Sample Compatibility & Compliance
The TEROS 21 is validated for use in mineral soils, volcanic ash, peat, and structured agricultural substrates—including saline and sodic profiles where electrical conductivity exceeds 10 dS/m. Its ceramic matrix exhibits negligible sensitivity to ionic strength variation, eliminating systematic bias in coastal, irrigated, or reclaimed soils. The sensor complies with ISO 9001:2015 quality management requirements and bears CE marking per ISO/IEC 17050:2010. While not inherently GLP/GMP-certified, its stable calibration history, audit-ready output metadata (including timestamp, raw RH%, temperature, and diagnostic flags), and compatibility with 21 CFR Part 11–enabled logging platforms (e.g., ZL6 with secure user authentication and electronic signature) support regulated environmental monitoring workflows.
Software & Data Management
Data acquisition requires an external SDI-12 or DDI-compatible logger (e.g., METER ZL6, Campbell CR6, or Onset HOBO RX3000). The TEROS 21 outputs discrete numeric values for water potential (kPa) and temperature (°C) as ASCII strings per command cycle. When paired with the ZL6 system, measurements are automatically time-stamped, stored with CRC error-checking, and accessible remotely via cellular or LoRaWAN telemetry. Raw data exports adhere to CF Standard Names (e.g., “soil_water_potential” and “soil_temperature”) and can be ingested into MATLAB, Python (via PySDI12), R (sdi12 package), or commercial platforms such as Aqua4D or CropX. No proprietary software installation is required—configuration occurs via simple ASCII commands over UART or SDI-12 bus.
Applications
- Long-term eddy covariance and lysimeter studies requiring continuous ψ–θ coupling
- Irrigation scheduling in viticulture, orchards, and precision row crops
- Root zone drought stress phenotyping in controlled-environment growth chambers and field trials
- Soil hydraulic property estimation (e.g., van Genuchten α and n parameters) via inverse modeling
- Validation of satellite-derived soil moisture products (e.g., SMAP, Sentinel-1) at in situ scales
- Ecological research on plant–soil–atmosphere continuum dynamics in arid and semi-arid ecosystems
FAQ
Does the TEROS 21 require field recalibration?
No. The sintered silica ceramic matrix exhibits no measurable drift over time; factory calibration remains valid for the sensor’s operational lifetime under normal environmental exposure.
Can it measure water potential below 0 °C?
Water potential readings below 0 °C are physically meaningful only if unfrozen water is present; however, accuracy degrades below freezing due to ice formation in pores. For cryogenic applications, supplemental dielectric or neutron probe data is recommended.
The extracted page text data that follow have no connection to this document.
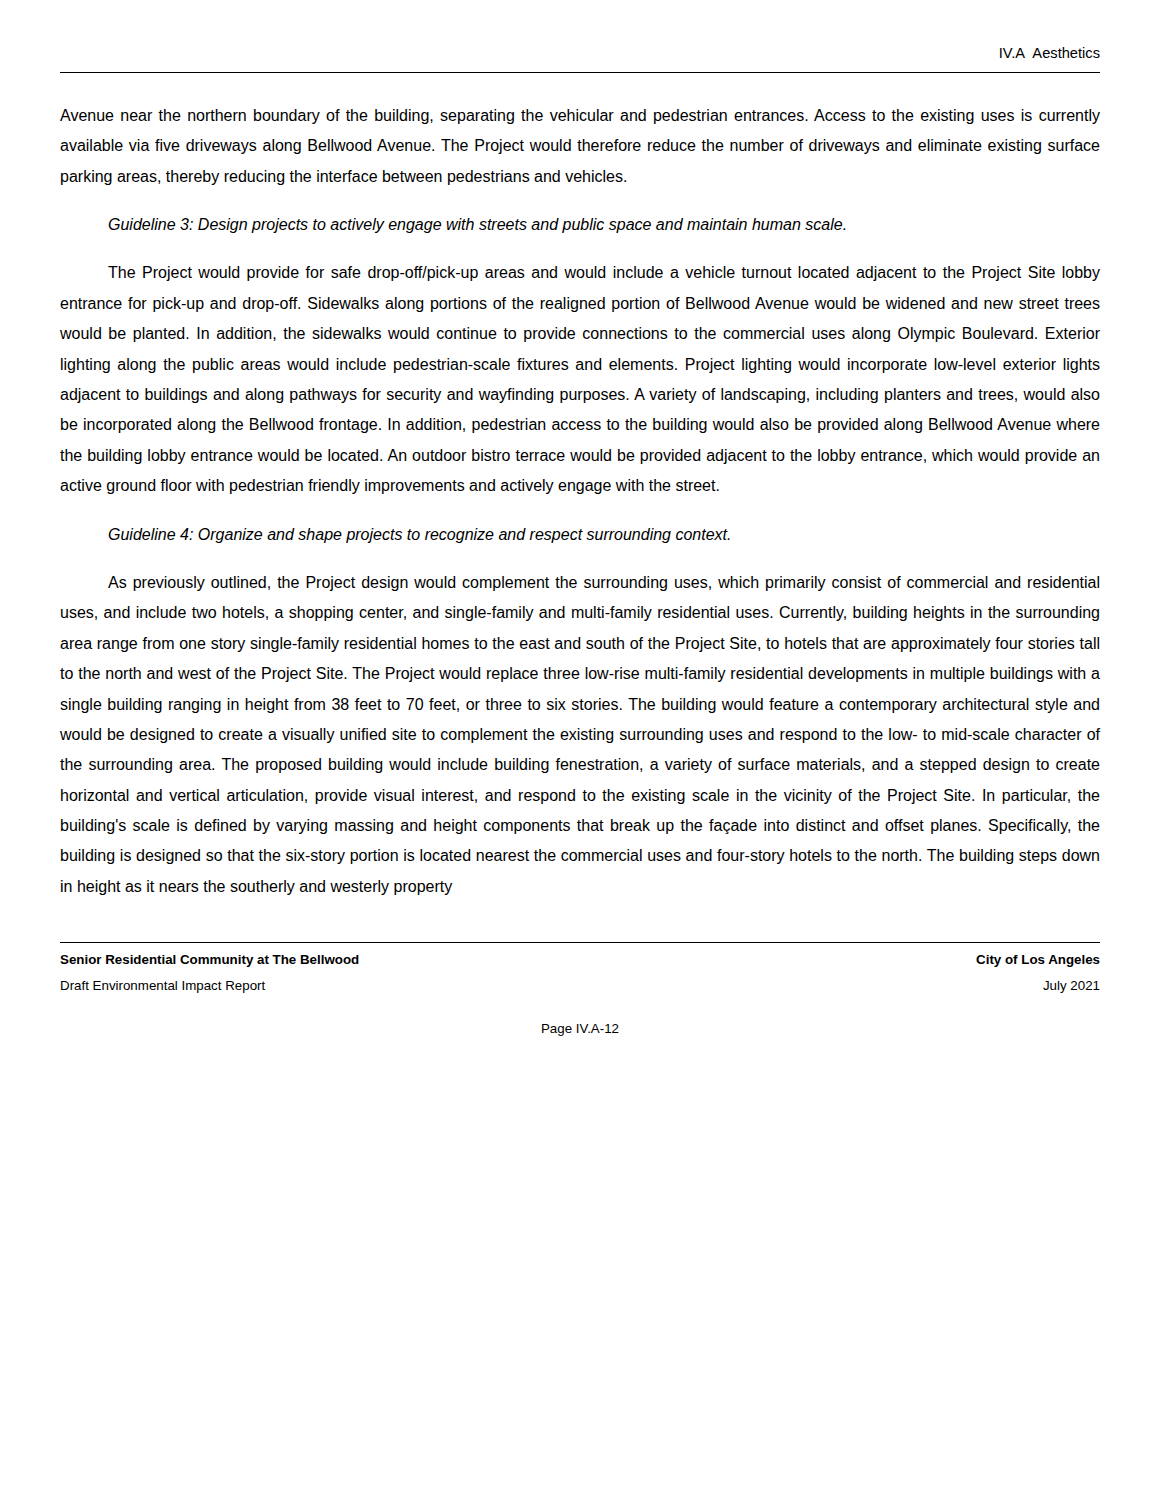IV.A Aesthetics
Avenue near the northern boundary of the building, separating the vehicular and pedestrian entrances. Access to the existing uses is currently available via five driveways along Bellwood Avenue. The Project would therefore reduce the number of driveways and eliminate existing surface parking areas, thereby reducing the interface between pedestrians and vehicles.
Guideline 3: Design projects to actively engage with streets and public space and maintain human scale.
The Project would provide for safe drop-off/pick-up areas and would include a vehicle turnout located adjacent to the Project Site lobby entrance for pick-up and drop-off. Sidewalks along portions of the realigned portion of Bellwood Avenue would be widened and new street trees would be planted. In addition, the sidewalks would continue to provide connections to the commercial uses along Olympic Boulevard. Exterior lighting along the public areas would include pedestrian-scale fixtures and elements. Project lighting would incorporate low-level exterior lights adjacent to buildings and along pathways for security and wayfinding purposes. A variety of landscaping, including planters and trees, would also be incorporated along the Bellwood frontage. In addition, pedestrian access to the building would also be provided along Bellwood Avenue where the building lobby entrance would be located. An outdoor bistro terrace would be provided adjacent to the lobby entrance, which would provide an active ground floor with pedestrian friendly improvements and actively engage with the street.
Guideline 4: Organize and shape projects to recognize and respect surrounding context.
As previously outlined, the Project design would complement the surrounding uses, which primarily consist of commercial and residential uses, and include two hotels, a shopping center, and single-family and multi-family residential uses. Currently, building heights in the surrounding area range from one story single-family residential homes to the east and south of the Project Site, to hotels that are approximately four stories tall to the north and west of the Project Site. The Project would replace three low-rise multi-family residential developments in multiple buildings with a single building ranging in height from 38 feet to 70 feet, or three to six stories. The building would feature a contemporary architectural style and would be designed to create a visually unified site to complement the existing surrounding uses and respond to the low- to mid-scale character of the surrounding area. The proposed building would include building fenestration, a variety of surface materials, and a stepped design to create horizontal and vertical articulation, provide visual interest, and respond to the existing scale in the vicinity of the Project Site. In particular, the building's scale is defined by varying massing and height components that break up the façade into distinct and offset planes. Specifically, the building is designed so that the six-story portion is located nearest the commercial uses and four-story hotels to the north. The building steps down in height as it nears the southerly and westerly property
Senior Residential Community at The Bellwood
Draft Environmental Impact Report
City of Los Angeles
July 2021
Page IV.A-12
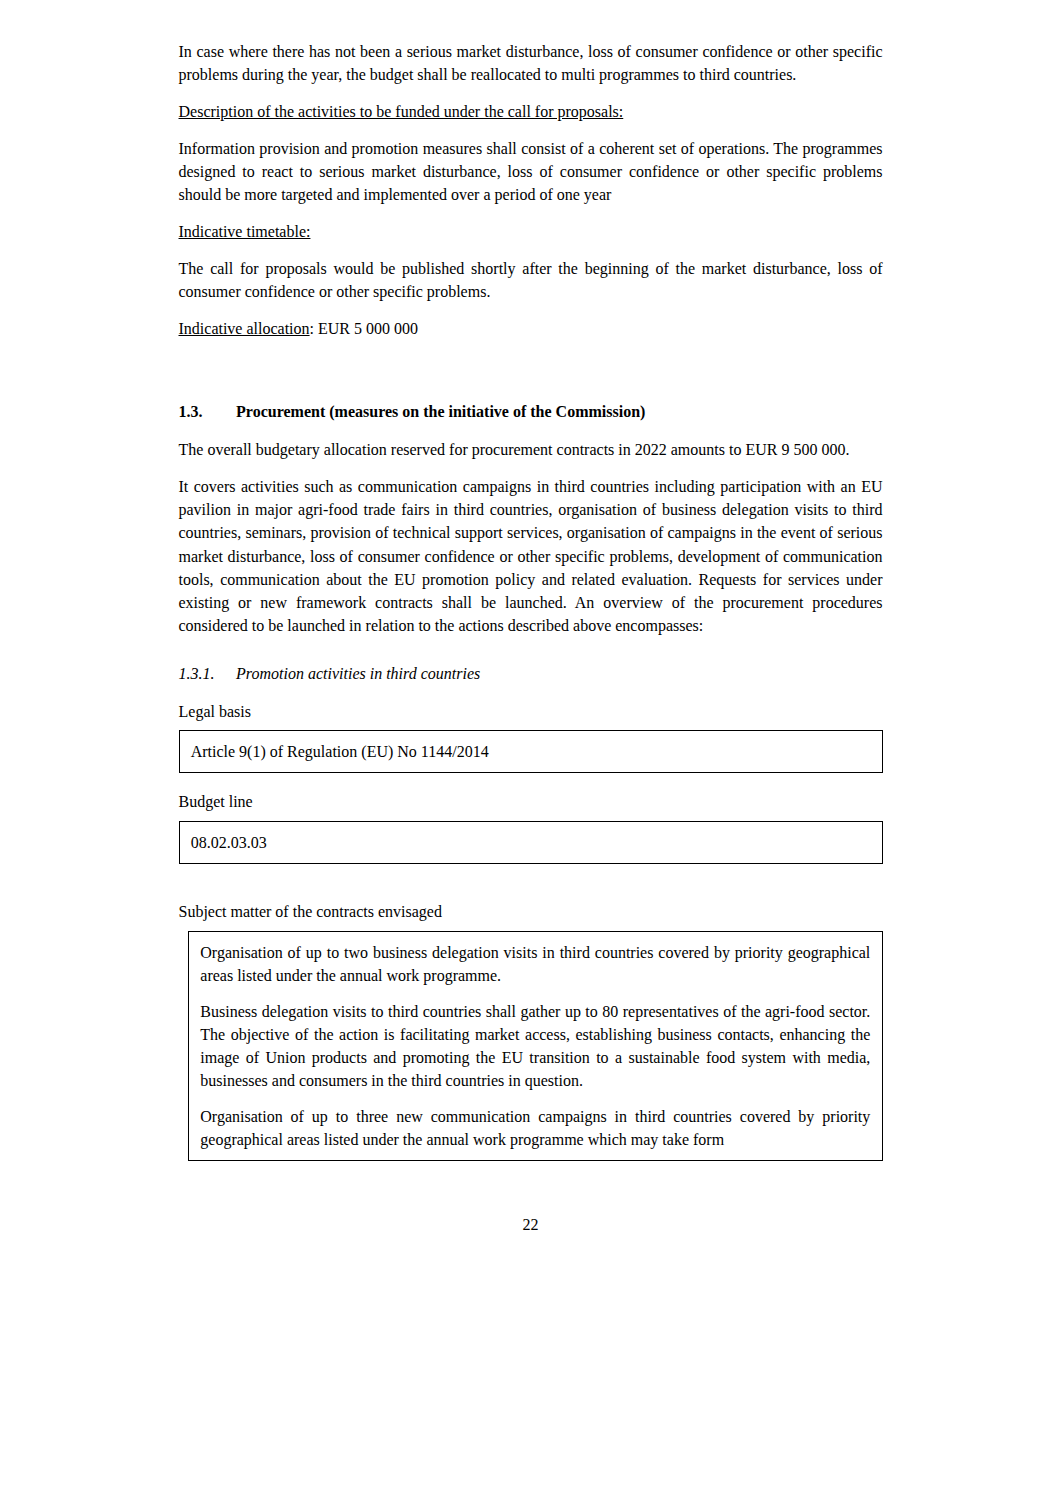In case where there has not been a serious market disturbance, loss of consumer confidence or other specific problems during the year, the budget shall be reallocated to multi programmes to third countries.
Description of the activities to be funded under the call for proposals:
Information provision and promotion measures shall consist of a coherent set of operations. The programmes designed to react to serious market disturbance, loss of consumer confidence or other specific problems should be more targeted and implemented over a period of one year
Indicative timetable:
The call for proposals would be published shortly after the beginning of the market disturbance, loss of consumer confidence or other specific problems.
Indicative allocation: EUR 5 000 000
1.3. Procurement (measures on the initiative of the Commission)
The overall budgetary allocation reserved for procurement contracts in 2022 amounts to EUR 9 500 000.
It covers activities such as communication campaigns in third countries including participation with an EU pavilion in major agri-food trade fairs in third countries, organisation of business delegation visits to third countries, seminars, provision of technical support services, organisation of campaigns in the event of serious market disturbance, loss of consumer confidence or other specific problems, development of communication tools, communication about the EU promotion policy and related evaluation. Requests for services under existing or new framework contracts shall be launched. An overview of the procurement procedures considered to be launched in relation to the actions described above encompasses:
1.3.1. Promotion activities in third countries
Legal basis
Article 9(1) of Regulation (EU) No 1144/2014
Budget line
08.02.03.03
Subject matter of the contracts envisaged
Organisation of up to two business delegation visits in third countries covered by priority geographical areas listed under the annual work programme.
Business delegation visits to third countries shall gather up to 80 representatives of the agri-food sector. The objective of the action is facilitating market access, establishing business contacts, enhancing the image of Union products and promoting the EU transition to a sustainable food system with media, businesses and consumers in the third countries in question.
Organisation of up to three new communication campaigns in third countries covered by priority geographical areas listed under the annual work programme which may take form
22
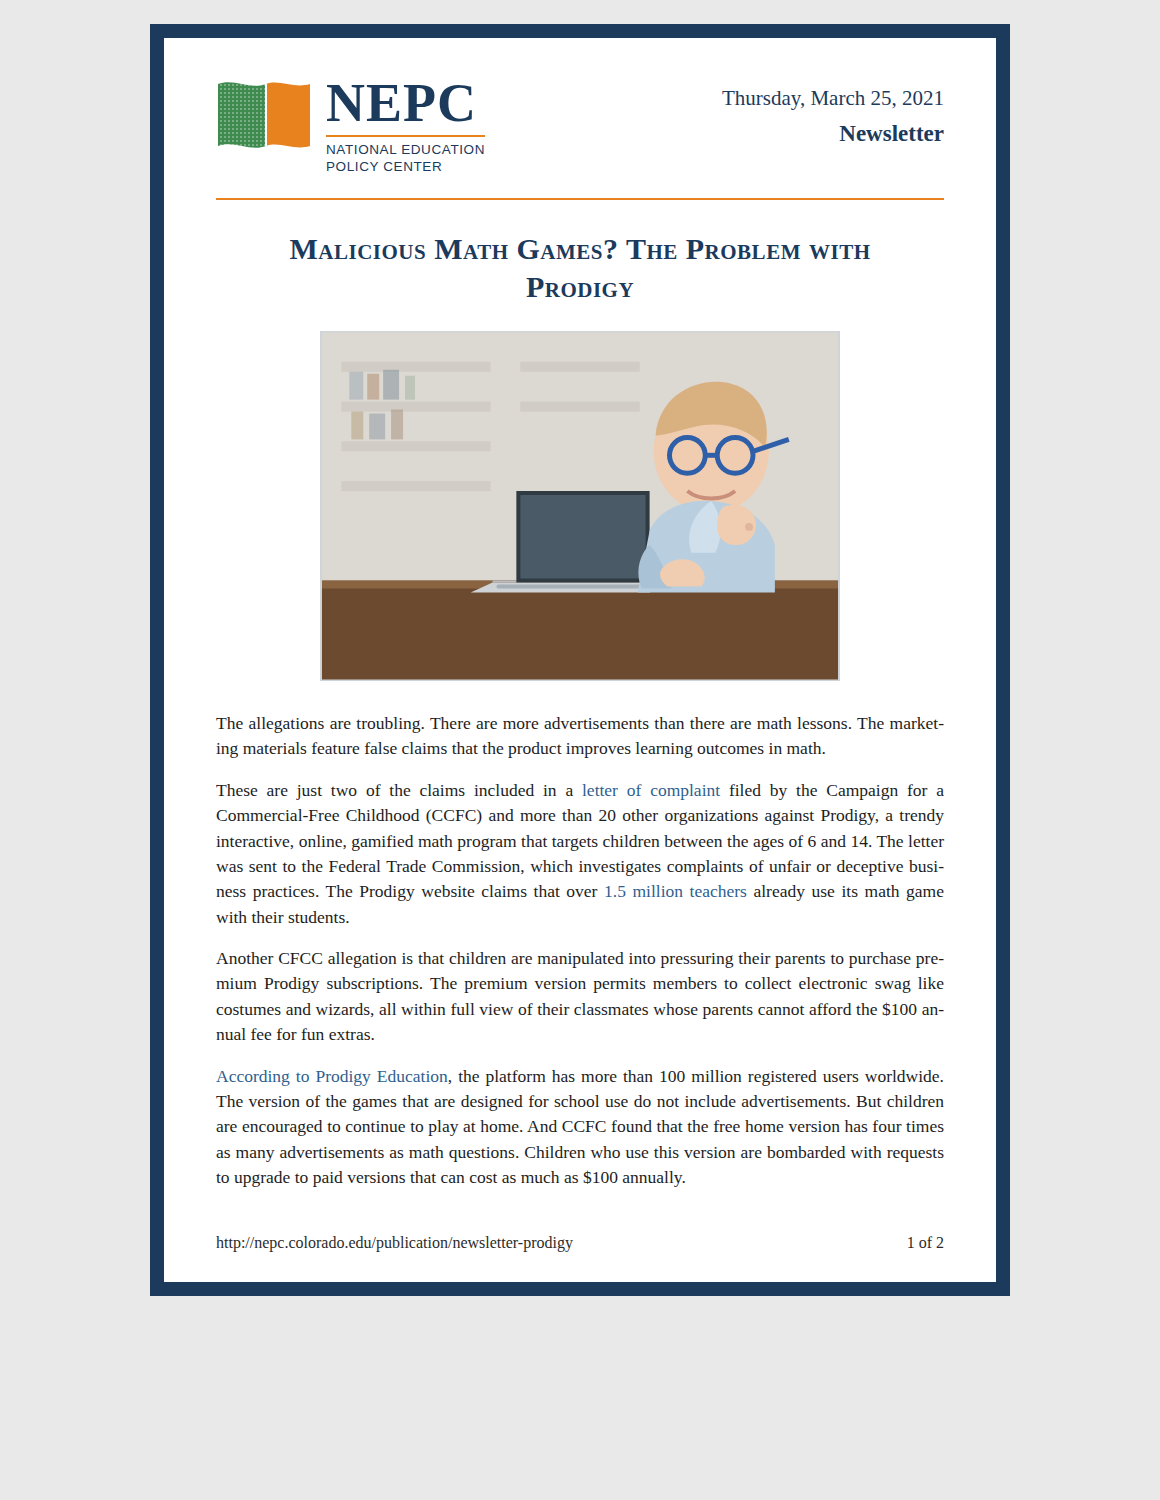NEPC
National Education
Policy Center
Thursday, March 25, 2021
Newsletter
Malicious Math Games? The Problem with Prodigy
The allegations are troubling. There are more advertisements than there are math lessons. The marketing materials feature false claims that the product improves learning outcomes in math.
These are just two of the claims included in a letter of complaint filed by the Campaign for a Commercial-Free Childhood (CCFC) and more than 20 other organizations against Prodigy, a trendy interactive, online, gamified math program that targets children between the ages of 6 and 14. The letter was sent to the Federal Trade Commission, which investigates complaints of unfair or deceptive business practices. The Prodigy website claims that over 1.5 million teachers already use its math game with their students.
Another CFCC allegation is that children are manipulated into pressuring their parents to purchase premium Prodigy subscriptions. The premium version permits members to collect electronic swag like costumes and wizards, all within full view of their classmates whose parents cannot afford the $100 annual fee for fun extras.
According to Prodigy Education, the platform has more than 100 million registered users worldwide. The version of the games that are designed for school use do not include advertisements. But children are encouraged to continue to play at home. And CCFC found that the free home version has four times as many advertisements as math questions. Children who use this version are bombarded with requests to upgrade to paid versions that can cost as much as $100 annually.
http://nepc.colorado.edu/publication/newsletter-prodigy 1 of 2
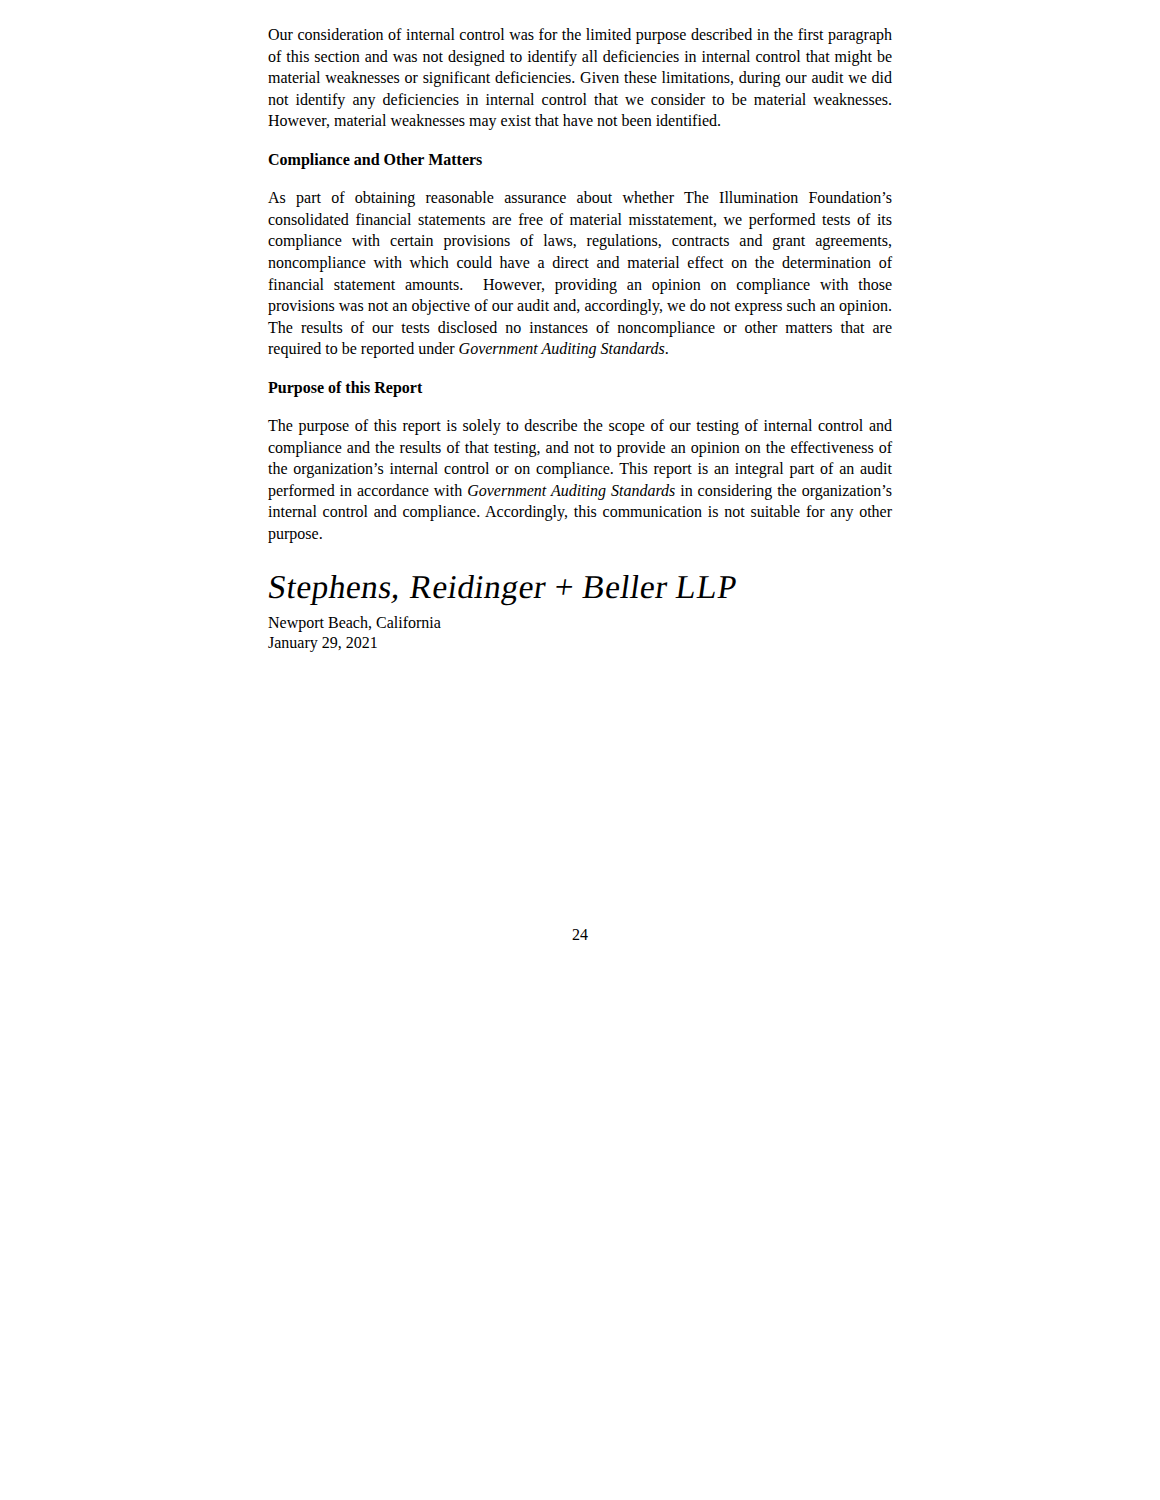Our consideration of internal control was for the limited purpose described in the first paragraph of this section and was not designed to identify all deficiencies in internal control that might be material weaknesses or significant deficiencies. Given these limitations, during our audit we did not identify any deficiencies in internal control that we consider to be material weaknesses. However, material weaknesses may exist that have not been identified.
Compliance and Other Matters
As part of obtaining reasonable assurance about whether The Illumination Foundation’s consolidated financial statements are free of material misstatement, we performed tests of its compliance with certain provisions of laws, regulations, contracts and grant agreements, noncompliance with which could have a direct and material effect on the determination of financial statement amounts. However, providing an opinion on compliance with those provisions was not an objective of our audit and, accordingly, we do not express such an opinion. The results of our tests disclosed no instances of noncompliance or other matters that are required to be reported under Government Auditing Standards.
Purpose of this Report
The purpose of this report is solely to describe the scope of our testing of internal control and compliance and the results of that testing, and not to provide an opinion on the effectiveness of the organization’s internal control or on compliance. This report is an integral part of an audit performed in accordance with Government Auditing Standards in considering the organization’s internal control and compliance. Accordingly, this communication is not suitable for any other purpose.
Stephens, Reidinger + Beller LLP
Newport Beach, California
January 29, 2021
24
Is cable length extension supported?
Yes—standard 5 m cables may be extended up to 75 m using shielded, twisted-pair 22 AWG cable with proper grounding to maintain SDI-12 signal integrity.
How does it compare to traditional tensiometers?
Tensiometers fail above –85 kPa due to cavitation; the TEROS 21 maintains accuracy across the entire range, including dry, low-water-activity regimes where root water uptake ceases.
What power supply specifications must the data logger meet?
The sensor operates on 3.6–15 VDC, draws ≤16 mA during measurement (≤0.03 mA in standby), and requires logic-level voltage compliance: high ≥2.8 V, low ≤0.8 V.